Inconsistent Ways to Analyze Multiple Variables
One of the first functions beginners typically learn is summary(x). As you might guess, it gets summary statistics for the variable x. That’s simple enough. You might guess that to analyze two variables, you would just enter summary(x, y). However that’s wrong because many functions in R, including this one, accept only single objects. The solution is to put those two variables into a single object such as a data frame: summary(data.frame(x,y)). So the generalization you need to make is not from one variable to multiple variables, but rather from one object (a variable) to another object (a dataset).
If that were the whole story, it would not be that hard to learn. Unfortunately, R functions are quite inconsistent in both what objects they accept and how many. In contrast to the summary example above, R’s max function can accept any number of variables separated by commas. However, its cor function cannot; they must be in a data frame. R’s mean function accepts only a single variable and cannot directly handle multiple variables even if they are in a single data frame. These inconsistencies simply need to be memorized.
Overly Complicated Variable Naming and Renaming Process
People are often surprised when they learn how R names and renames its variables. Since R stores the names in a character vector, renaming even one variable means that you must first locate the name in that vector before you can put the new name in that position. That’s much more complicated than the simple newName=oldName form used by many other languages.

**DIRECTIVE A**: Show every line of the records below that contains the string "Bunch".

**DATA PROVIDED**:
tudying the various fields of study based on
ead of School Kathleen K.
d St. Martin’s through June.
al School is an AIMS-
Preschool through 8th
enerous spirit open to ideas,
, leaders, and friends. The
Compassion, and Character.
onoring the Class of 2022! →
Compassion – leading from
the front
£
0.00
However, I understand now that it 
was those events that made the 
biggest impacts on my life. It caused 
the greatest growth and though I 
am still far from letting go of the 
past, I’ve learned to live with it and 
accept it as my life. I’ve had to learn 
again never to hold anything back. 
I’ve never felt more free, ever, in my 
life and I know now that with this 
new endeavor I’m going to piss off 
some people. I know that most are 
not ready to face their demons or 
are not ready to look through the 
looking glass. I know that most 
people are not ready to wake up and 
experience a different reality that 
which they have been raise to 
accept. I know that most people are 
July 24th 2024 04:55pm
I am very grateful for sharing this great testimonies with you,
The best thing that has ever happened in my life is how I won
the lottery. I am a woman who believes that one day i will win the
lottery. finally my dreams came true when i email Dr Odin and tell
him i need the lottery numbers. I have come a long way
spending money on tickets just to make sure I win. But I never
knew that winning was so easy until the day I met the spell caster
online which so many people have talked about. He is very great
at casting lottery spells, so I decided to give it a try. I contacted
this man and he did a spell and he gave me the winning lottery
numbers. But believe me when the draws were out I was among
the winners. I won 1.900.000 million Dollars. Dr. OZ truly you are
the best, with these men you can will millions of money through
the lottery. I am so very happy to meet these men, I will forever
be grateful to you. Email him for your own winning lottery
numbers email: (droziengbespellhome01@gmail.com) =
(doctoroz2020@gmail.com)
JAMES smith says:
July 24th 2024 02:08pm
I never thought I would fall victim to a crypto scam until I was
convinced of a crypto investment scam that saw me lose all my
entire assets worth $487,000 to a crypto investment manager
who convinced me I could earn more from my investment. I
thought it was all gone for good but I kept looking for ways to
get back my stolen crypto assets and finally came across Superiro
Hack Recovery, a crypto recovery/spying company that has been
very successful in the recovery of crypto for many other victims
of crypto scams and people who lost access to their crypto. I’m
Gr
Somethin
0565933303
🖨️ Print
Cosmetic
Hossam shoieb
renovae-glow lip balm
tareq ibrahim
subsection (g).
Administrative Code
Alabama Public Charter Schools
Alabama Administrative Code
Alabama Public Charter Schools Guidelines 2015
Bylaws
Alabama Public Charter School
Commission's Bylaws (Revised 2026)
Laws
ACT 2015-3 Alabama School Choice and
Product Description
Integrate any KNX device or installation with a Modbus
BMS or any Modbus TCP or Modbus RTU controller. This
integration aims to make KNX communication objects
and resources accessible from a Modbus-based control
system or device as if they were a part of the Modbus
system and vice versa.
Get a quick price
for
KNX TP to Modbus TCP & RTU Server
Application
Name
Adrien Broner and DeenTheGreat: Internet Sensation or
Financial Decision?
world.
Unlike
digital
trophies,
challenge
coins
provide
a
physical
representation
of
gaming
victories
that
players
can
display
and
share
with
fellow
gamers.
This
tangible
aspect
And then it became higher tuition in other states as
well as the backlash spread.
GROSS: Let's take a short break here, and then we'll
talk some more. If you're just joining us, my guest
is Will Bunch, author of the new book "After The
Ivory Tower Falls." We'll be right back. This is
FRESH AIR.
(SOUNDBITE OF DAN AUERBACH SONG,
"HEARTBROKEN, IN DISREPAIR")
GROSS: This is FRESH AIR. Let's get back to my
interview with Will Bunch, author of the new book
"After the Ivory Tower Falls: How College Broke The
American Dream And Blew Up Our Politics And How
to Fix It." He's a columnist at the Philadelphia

**DIRECTIVE B**:
Answer these questions from the excerpt on R above:
(i) Which R function can accept any number of variables separated by commas?
(ii) What kind of vector does R store variable names in?
(iii) What renaming form do many other languages use?

**TASK OUTPUT A**:
is Will Bunch, author of the new book "After The
interview with Will Bunch, author of the new book

**TASK OUTPUT B**:
(i) max
(ii) A character vector
(iii) newName=oldName